What is required: Arrange the lines of the listing, from its first line through the line containing "he was not able", as a JSON list of strings with one string per line and no blank lines.

=== Section Start ===

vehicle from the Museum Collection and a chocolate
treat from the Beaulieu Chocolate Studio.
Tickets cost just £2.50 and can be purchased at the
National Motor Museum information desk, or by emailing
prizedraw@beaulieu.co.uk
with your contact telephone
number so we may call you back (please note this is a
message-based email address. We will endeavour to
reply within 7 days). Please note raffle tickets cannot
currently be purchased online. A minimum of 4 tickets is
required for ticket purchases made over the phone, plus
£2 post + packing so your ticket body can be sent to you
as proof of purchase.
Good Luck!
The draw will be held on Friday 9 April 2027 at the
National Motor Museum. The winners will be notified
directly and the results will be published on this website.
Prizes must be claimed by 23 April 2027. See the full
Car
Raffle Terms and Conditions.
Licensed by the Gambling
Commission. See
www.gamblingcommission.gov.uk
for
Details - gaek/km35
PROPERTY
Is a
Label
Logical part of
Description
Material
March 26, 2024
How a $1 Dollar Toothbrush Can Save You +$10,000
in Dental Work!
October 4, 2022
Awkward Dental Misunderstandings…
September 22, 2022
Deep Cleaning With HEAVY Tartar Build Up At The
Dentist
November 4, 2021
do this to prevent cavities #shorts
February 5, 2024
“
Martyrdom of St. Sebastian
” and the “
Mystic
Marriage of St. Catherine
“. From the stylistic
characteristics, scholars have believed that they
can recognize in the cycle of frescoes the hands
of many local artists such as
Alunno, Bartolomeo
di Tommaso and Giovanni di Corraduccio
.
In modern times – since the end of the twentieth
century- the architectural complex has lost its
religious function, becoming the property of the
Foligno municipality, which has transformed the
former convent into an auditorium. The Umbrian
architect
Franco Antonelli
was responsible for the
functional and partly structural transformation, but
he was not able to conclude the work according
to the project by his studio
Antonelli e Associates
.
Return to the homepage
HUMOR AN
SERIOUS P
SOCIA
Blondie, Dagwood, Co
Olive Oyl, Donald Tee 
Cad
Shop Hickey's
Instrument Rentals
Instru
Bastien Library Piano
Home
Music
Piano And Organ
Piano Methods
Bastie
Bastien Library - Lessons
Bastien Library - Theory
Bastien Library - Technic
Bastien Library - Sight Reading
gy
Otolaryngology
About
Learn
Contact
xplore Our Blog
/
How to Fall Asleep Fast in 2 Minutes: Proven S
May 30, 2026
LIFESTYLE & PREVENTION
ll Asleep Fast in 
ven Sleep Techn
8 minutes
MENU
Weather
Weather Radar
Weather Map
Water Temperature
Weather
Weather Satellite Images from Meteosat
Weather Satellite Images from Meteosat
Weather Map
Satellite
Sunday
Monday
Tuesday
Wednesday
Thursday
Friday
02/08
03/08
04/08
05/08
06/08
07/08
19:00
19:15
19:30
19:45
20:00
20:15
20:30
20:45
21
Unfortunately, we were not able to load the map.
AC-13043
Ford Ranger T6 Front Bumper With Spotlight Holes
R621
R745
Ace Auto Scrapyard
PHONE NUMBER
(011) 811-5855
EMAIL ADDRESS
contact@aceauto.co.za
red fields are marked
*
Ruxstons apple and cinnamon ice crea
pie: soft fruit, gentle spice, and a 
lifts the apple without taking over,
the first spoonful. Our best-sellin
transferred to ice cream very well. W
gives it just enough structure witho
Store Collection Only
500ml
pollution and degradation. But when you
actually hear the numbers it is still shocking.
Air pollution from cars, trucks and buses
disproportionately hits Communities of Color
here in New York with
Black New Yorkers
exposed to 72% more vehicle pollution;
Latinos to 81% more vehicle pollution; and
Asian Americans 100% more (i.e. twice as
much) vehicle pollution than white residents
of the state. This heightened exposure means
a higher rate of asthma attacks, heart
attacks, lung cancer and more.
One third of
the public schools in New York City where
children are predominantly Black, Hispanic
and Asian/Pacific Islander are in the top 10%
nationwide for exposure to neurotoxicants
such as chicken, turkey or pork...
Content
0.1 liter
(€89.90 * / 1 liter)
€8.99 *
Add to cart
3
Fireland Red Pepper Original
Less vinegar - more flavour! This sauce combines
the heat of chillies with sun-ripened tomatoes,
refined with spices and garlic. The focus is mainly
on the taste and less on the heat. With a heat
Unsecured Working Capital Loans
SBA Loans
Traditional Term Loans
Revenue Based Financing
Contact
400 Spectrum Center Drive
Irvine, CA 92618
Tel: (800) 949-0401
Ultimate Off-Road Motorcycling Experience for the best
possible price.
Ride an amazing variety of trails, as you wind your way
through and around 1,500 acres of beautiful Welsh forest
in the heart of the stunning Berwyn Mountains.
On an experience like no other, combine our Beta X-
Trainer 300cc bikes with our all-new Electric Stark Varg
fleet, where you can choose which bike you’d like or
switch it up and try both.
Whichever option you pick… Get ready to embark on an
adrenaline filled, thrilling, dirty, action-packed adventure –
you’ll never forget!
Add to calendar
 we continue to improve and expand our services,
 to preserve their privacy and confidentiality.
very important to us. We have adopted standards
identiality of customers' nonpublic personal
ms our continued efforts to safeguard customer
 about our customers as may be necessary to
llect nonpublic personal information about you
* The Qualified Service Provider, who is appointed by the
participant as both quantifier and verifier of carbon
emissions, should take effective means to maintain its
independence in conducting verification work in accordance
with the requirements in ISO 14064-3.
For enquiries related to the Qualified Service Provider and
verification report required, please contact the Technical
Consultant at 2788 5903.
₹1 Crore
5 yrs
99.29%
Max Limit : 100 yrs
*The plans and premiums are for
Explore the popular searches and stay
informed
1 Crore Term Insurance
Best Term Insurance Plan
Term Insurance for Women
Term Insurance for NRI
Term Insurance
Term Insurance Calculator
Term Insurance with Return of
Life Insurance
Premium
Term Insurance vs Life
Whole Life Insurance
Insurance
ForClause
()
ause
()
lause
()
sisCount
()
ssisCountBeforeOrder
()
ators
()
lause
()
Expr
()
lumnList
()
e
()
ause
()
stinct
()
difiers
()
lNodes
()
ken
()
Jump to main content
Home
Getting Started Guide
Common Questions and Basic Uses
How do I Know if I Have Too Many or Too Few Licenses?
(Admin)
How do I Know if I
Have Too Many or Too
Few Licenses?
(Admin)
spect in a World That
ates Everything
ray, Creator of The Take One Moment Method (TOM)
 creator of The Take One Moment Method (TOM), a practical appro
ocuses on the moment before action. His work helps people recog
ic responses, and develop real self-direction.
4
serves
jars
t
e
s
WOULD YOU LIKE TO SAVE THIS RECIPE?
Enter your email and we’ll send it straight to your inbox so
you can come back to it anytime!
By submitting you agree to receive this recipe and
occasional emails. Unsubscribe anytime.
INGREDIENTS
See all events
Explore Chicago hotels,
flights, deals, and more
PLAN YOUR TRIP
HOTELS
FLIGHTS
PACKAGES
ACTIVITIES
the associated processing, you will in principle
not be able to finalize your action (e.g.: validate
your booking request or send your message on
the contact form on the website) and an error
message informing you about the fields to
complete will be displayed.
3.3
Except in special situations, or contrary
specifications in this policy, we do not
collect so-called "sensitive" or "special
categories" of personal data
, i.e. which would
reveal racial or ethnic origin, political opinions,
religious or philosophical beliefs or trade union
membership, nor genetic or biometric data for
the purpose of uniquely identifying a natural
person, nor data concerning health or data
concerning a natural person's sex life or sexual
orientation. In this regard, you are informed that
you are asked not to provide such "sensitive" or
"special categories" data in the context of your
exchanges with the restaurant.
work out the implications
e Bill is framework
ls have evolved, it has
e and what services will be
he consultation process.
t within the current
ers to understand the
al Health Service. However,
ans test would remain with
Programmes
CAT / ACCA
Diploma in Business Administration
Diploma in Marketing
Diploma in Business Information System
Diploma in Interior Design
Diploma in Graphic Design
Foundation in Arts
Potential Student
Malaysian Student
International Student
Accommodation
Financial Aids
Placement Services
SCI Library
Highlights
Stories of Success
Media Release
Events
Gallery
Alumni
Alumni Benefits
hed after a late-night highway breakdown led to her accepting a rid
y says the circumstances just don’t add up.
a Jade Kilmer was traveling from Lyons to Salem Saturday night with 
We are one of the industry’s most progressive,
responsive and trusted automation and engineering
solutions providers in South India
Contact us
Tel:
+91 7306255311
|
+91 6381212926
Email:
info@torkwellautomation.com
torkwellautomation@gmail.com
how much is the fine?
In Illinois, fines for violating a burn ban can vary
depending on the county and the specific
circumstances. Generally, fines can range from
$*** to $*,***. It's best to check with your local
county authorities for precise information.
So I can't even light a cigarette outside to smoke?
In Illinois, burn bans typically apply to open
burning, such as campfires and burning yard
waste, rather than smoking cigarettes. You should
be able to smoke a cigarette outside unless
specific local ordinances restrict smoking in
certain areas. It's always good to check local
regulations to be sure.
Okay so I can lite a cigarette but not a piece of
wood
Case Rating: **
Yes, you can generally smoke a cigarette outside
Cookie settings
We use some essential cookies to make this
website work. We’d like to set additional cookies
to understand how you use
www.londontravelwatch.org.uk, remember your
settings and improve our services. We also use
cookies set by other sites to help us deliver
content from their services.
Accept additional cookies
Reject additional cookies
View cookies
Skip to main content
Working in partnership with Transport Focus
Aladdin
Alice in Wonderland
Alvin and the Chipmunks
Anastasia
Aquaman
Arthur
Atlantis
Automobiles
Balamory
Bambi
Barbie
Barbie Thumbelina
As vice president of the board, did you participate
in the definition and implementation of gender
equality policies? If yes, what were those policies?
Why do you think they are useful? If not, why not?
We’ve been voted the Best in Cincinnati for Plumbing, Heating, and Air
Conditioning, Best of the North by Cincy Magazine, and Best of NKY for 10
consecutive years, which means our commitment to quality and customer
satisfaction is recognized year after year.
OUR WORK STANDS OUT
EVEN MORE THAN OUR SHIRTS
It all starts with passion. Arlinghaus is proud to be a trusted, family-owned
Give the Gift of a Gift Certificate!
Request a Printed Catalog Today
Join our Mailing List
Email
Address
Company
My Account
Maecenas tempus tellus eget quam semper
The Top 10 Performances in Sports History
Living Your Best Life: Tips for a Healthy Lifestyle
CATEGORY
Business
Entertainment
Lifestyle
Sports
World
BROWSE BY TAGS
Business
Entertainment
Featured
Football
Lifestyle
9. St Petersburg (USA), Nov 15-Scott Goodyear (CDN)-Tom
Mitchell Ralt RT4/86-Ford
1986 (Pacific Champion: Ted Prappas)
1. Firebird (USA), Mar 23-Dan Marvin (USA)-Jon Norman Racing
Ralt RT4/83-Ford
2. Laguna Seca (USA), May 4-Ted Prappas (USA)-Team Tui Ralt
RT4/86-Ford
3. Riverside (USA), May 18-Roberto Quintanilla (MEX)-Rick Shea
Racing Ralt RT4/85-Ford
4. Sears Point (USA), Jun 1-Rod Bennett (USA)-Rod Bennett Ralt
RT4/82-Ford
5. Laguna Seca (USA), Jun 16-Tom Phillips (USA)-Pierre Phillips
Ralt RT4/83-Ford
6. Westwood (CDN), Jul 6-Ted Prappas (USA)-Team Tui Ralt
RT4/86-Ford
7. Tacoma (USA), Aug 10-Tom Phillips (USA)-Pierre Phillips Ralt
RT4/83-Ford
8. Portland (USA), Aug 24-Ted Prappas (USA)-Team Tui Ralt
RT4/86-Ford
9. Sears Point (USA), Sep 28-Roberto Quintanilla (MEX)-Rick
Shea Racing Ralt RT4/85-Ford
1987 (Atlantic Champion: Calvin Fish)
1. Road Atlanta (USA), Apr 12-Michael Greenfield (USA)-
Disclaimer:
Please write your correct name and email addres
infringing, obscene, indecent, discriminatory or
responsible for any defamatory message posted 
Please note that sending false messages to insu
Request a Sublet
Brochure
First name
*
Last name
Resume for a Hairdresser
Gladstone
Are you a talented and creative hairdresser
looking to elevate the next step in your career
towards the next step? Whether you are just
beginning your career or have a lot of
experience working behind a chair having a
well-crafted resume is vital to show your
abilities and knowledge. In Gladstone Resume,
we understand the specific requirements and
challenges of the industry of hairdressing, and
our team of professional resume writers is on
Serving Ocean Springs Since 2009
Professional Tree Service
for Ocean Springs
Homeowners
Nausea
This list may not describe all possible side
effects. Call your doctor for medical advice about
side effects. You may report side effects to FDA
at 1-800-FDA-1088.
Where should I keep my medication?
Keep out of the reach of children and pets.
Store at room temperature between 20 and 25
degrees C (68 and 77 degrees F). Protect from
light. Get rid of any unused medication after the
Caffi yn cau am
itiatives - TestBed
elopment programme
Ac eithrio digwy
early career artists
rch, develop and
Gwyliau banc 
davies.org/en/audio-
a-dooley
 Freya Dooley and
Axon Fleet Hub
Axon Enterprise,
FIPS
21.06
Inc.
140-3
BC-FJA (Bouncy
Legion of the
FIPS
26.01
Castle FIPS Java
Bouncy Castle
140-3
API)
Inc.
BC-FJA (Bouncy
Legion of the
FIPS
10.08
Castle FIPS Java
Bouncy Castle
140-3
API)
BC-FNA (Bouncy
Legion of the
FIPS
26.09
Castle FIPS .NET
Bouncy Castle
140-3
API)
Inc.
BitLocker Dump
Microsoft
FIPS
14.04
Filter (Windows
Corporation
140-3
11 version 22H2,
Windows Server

=== Section End ===

Exercise response:
[
  "vehicle from the Museum Collection and a chocolate",
  "treat from the Beaulieu Chocolate Studio.",
  "Tickets cost just £2.50 and can be purchased at the",
  "National Motor Museum information desk, or by emailing",
  "prizedraw@beaulieu.co.uk",
  "with your contact telephone",
  "number so we may call you back (please note this is a",
  "message-based email address. We will endeavour to",
  "reply within 7 days). Please note raffle tickets cannot",
  "currently be purchased online. A minimum of 4 tickets is",
  "required for ticket purchases made over the phone, plus",
  "£2 post + packing so your ticket body can be sent to you",
  "as proof of purchase.",
  "Good Luck!",
  "The draw will be held on Friday 9 April 2027 at the",
  "National Motor Museum. The winners will be notified",
  "directly and the results will be published on this website.",
  "Prizes must be claimed by 23 April 2027. See the full",
  "Car",
  "Raffle Terms and Conditions.",
  "Licensed by the Gambling",
  "Commission. See",
  "www.gamblingcommission.gov.uk",
  "for",
  "Details - gaek/km35",
  "PROPERTY",
  "Is a",
  "Label",
  "Logical part of",
  "Description",
  "Material",
  "March 26, 2024",
  "How a $1 Dollar Toothbrush Can Save You +$10,000",
  "in Dental Work!",
  "October 4, 2022",
  "Awkward Dental Misunderstandings…",
  "September 22, 2022",
  "Deep Cleaning With HEAVY Tartar Build Up At The",
  "Dentist",
  "November 4, 2021",
  "do this to prevent cavities #shorts",
  "February 5, 2024",
  "“",
  "Martyrdom of St. Sebastian",
  "” and the “",
  "Mystic",
  "Marriage of St. Catherine",
  "“. From the stylistic",
  "characteristics, scholars have believed that they",
  "can recognize in the cycle of frescoes the hands",
  "of many local artists such as",
  "Alunno, Bartolomeo",
  "di Tommaso and Giovanni di Corraduccio",
  ".",
  "In modern times – since the end of the twentieth",
  "century- the architectural complex has lost its",
  "religious function, becoming the property of the",
  "Foligno municipality, which has transformed the",
  "former convent into an auditorium. The Umbrian",
  "architect",
  "Franco Antonelli",
  "was responsible for the",
  "functional and partly structural transformation, but",
  "he was not able to conclude the work according"
]